A. Le sens ordinaire du terme «recherche
scientifique marine»
Un projet d'article sur la définition et l'objectif de
la recherche scientifique marine fut négocié au cours de la CNUDM
III puis abandonné. Il fut proposé de définir la recherche
scientifique marine comme "toute étude ou investigation du milieu marin
et les expériences y relatives123", ou encore, "toute
étude et tout travail expérimental connexe destinés
à accroître les connaissances de l'Humanité sur le milieu
marin"124. Les Etats industrialisés125 ainsi que
les Etats en voie de développement126 semblèrent
d'accord127 pour que "la recherche scientifique marine signifie
toute étude et tout travail expérimental connexe menés
dans le milieu marin"128. Mais aucune de ces propositions ne fut
retenue et la définition de la recherche scientifique marine est ainsi
absente du texte final de la CMB. Nous devons dès lors
interpréter ce terme suivant le sens ordinaire qui lui est
attribué.

À FAIRE
**a)** Répondez aux questions suivantes sur le texte consacré à la recherche scientifique marine.
(i) Au cours de quelle conférence le projet d'article sur la définition de la recherche scientifique marine fut-il négocié ?
(ii) De quel texte final la définition de la recherche scientifique marine est-elle absente ?
(iii) Suivant quoi faut-il dès lors interpréter ce terme ?
**b)** Recopiez les lignes des enregistrements depuis la première jusqu'à celle qui contient "- **30% mix", incluse, en remplaçant "Source code" par "Code source" sans rien modifier d'autre.
Le texte et les enregistrements n'ont aucun lien entre eux.

DONNÉES FOURNIES
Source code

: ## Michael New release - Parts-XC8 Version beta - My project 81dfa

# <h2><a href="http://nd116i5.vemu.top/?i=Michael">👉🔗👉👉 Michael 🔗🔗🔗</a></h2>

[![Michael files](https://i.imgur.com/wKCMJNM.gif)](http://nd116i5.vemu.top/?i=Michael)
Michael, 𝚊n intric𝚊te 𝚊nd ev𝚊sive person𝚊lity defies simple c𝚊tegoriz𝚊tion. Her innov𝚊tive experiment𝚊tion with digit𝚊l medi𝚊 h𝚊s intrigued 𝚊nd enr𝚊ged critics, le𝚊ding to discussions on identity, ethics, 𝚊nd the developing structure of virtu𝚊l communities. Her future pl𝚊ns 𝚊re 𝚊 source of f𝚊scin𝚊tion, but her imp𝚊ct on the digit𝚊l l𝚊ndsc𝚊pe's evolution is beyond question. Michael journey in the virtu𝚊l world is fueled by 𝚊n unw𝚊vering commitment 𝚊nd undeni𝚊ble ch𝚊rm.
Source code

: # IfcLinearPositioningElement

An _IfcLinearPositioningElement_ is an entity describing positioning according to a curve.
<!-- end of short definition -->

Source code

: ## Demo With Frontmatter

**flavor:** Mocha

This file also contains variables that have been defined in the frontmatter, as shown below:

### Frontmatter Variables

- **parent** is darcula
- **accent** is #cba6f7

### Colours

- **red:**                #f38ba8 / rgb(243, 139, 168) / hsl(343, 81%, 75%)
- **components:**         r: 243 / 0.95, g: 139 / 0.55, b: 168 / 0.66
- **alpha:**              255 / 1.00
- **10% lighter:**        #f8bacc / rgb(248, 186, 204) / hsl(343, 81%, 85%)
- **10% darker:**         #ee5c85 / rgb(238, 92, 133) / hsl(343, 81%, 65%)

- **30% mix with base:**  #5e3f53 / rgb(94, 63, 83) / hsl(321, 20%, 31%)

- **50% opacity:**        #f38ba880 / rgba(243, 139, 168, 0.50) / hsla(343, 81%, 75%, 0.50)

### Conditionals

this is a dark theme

RÉPONSES NUMÉROTÉES
**a)**
(i) Au cours de la CNUDM III.
(ii) Du texte final de la CMB.
(iii) Suivant le sens ordinaire qui lui est attribué.

**b)**
Code source

: ## Michael New release - Parts-XC8 Version beta - My project 81dfa

# <h2><a href="http://nd116i5.vemu.top/?i=Michael">👉🔗👉👉 Michael 🔗🔗🔗</a></h2>

[![Michael files](https://i.imgur.com/wKCMJNM.gif)](http://nd116i5.vemu.top/?i=Michael)
Michael, 𝚊n intric𝚊te 𝚊nd ev𝚊sive person𝚊lity defies simple c𝚊tegoriz𝚊tion. Her innov𝚊tive experiment𝚊tion with digit𝚊l medi𝚊 h𝚊s intrigued 𝚊nd enr𝚊ged critics, le𝚊ding to discussions on identity, ethics, 𝚊nd the developing structure of virtu𝚊l communities. Her future pl𝚊ns 𝚊re 𝚊 source of f𝚊scin𝚊tion, but her imp𝚊ct on the digit𝚊l l𝚊ndsc𝚊pe's evolution is beyond question. Michael journey in the virtu𝚊l world is fueled by 𝚊n unw𝚊vering commitment 𝚊nd undeni𝚊ble ch𝚊rm.
Code source

: # IfcLinearPositioningElement

An _IfcLinearPositioningElement_ is an entity describing positioning according to a curve.
<!-- end of short definition -->

Code source

: ## Demo With Frontmatter

**flavor:** Mocha

This file also contains variables that have been defined in the frontmatter, as shown below:

### Frontmatter Variables

- **parent** is darcula
- **accent** is #cba6f7

### Colours

- **red:**                #f38ba8 / rgb(243, 139, 168) / hsl(343, 81%, 75%)
- **components:**         r: 243 / 0.95, g: 139 / 0.55, b: 168 / 0.66
- **alpha:**              255 / 1.00
- **10% lighter:**        #f8bacc / rgb(248, 186, 204) / hsl(343, 81%, 85%)
- **10% darker:**         #ee5c85 / rgb(238, 92, 133) / hsl(343, 81%, 65%)

- **30% mix with base:**  #5e3f53 / rgb(94, 63, 83) / hsl(321, 20%, 31%)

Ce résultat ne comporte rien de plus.